Excerpted records =>
+++++
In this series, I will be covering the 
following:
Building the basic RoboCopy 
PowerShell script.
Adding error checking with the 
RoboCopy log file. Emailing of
+++++
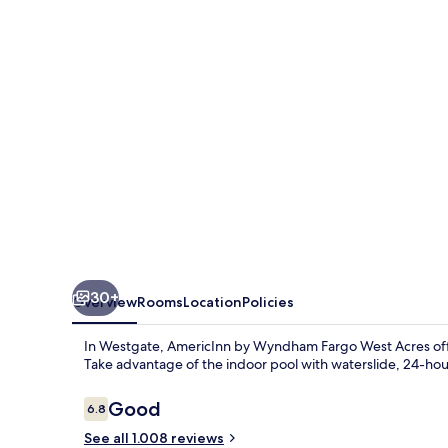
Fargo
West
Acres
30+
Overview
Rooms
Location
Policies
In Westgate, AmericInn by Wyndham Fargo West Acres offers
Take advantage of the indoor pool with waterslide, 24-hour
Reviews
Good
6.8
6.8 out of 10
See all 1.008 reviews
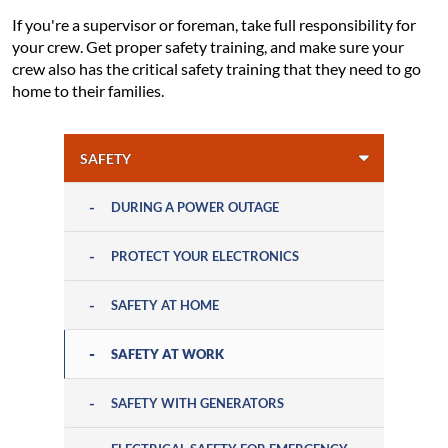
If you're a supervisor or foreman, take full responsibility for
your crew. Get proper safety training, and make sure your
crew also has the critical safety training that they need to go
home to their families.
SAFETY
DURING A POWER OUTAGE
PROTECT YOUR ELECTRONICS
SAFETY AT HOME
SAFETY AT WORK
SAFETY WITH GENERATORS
+++++
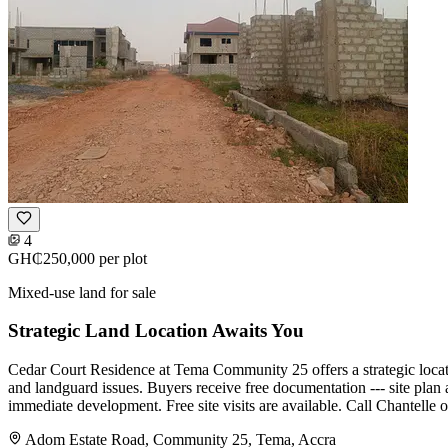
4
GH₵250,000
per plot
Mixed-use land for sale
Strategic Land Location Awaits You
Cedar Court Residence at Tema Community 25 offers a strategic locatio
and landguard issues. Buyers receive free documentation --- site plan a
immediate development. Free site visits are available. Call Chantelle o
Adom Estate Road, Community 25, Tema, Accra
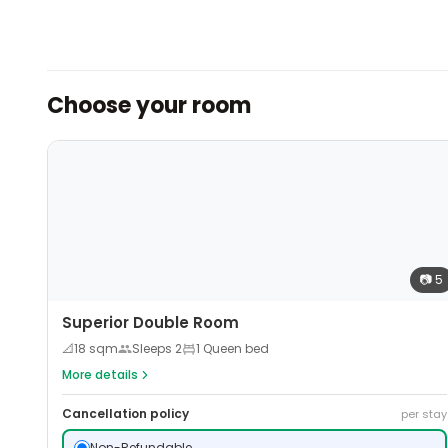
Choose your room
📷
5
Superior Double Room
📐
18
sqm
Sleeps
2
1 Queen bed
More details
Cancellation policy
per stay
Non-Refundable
+++++
Task item => Return, from the data, each line where the string "Fargo" occurs.

Answer for the task =>
Fargo
In Westgate, AmericInn by Wyndham Fargo West Acres offers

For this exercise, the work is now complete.